M5s: dopo l’endorsement di Goldman Sachs, la benedizione Usa

14 Mar 2013 18:30 - di Marcello De Angelis

Difficile sostenere, pur in un periodo di manifeste assurdità, che l’interesse della Goldman Sachs coincida con l’interesse del popolo italiano. Difficile anche immaginare, in tutta sincerità, che gli Usa tifino per un rafforzamento dell’Europa e della sua economia. Anzi, già dal 1989 – e non solo negli scritti di Hungtindon e del meno lucido Fukuyama – gli analisti Usa hanno indicato come nuovo pericolo per l’egemonia americana la crescente potenza continentale europea.
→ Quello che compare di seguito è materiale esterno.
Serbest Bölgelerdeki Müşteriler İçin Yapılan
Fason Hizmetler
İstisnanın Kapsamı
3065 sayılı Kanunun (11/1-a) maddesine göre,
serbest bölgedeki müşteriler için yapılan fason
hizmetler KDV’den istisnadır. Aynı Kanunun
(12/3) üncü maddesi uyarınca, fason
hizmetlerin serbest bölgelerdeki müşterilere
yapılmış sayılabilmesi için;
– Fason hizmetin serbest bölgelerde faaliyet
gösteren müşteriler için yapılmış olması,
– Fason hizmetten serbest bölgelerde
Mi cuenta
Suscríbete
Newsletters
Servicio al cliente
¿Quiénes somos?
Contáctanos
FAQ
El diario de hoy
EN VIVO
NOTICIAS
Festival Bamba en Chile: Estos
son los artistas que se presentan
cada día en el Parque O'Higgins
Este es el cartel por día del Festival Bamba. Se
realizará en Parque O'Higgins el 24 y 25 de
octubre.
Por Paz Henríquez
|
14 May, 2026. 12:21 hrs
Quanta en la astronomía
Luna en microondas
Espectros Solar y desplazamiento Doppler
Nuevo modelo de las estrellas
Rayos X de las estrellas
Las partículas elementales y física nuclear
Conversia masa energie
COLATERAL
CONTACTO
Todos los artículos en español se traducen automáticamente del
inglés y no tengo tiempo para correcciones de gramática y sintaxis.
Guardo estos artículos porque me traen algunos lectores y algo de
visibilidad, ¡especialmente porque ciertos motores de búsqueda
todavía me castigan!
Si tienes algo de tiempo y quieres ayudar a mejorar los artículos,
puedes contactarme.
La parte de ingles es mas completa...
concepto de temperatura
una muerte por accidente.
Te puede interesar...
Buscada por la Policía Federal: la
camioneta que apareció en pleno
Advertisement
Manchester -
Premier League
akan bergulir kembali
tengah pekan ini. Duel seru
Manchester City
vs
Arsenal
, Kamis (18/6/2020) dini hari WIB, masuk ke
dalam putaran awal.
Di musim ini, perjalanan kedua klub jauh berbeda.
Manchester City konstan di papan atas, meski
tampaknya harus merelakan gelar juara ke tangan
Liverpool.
Basta saper leggere due parole di inglese e essere incappati in uno stralcio di articolo della stampa americana degli ultimi anni per sapere che il più grande auspicio degli economisti d’Oltreoceano è il fallimento dell’euro. Ciò detto, se qualcuno avesse ancora un briciolo di attività cerebrale non potrebbe non porsi la solita annosa domanda: cui prodest? Perché di solito la risposta a questa domanda è semplice e fa capire cose apparentemente complesse anche agli idioti. A chi giova quindi la crescita da maionese impazzita del movimento di Casaleggio? Perché l’ambasciatore Usa Thorne è improvvisamente diventato un agitprop del movimento grillino e va in giro a invitare i giovani italiani a aderire in massa al nuovo cult? Forse perché Grillo annuncia iniziative contro l’euro e contro l’Europa? E perché la Goldman Sachs (che Grillo definiva il «datore di lavoro di Monti», il tizio che ha raso al suolo il nostro tessuto produttivo gridando «L’Ue lo vuole!») definisce ai propri investitori e soci la vittoria degli sfascisti a cinque stelle come una «grande opportunità»? Certo, se qualcuno ha l’intelligenza di porsi queste domande avrà anche l’intelligenza di darsi delle risposte. Che probabilmente non leggerete sul Corriere della sera.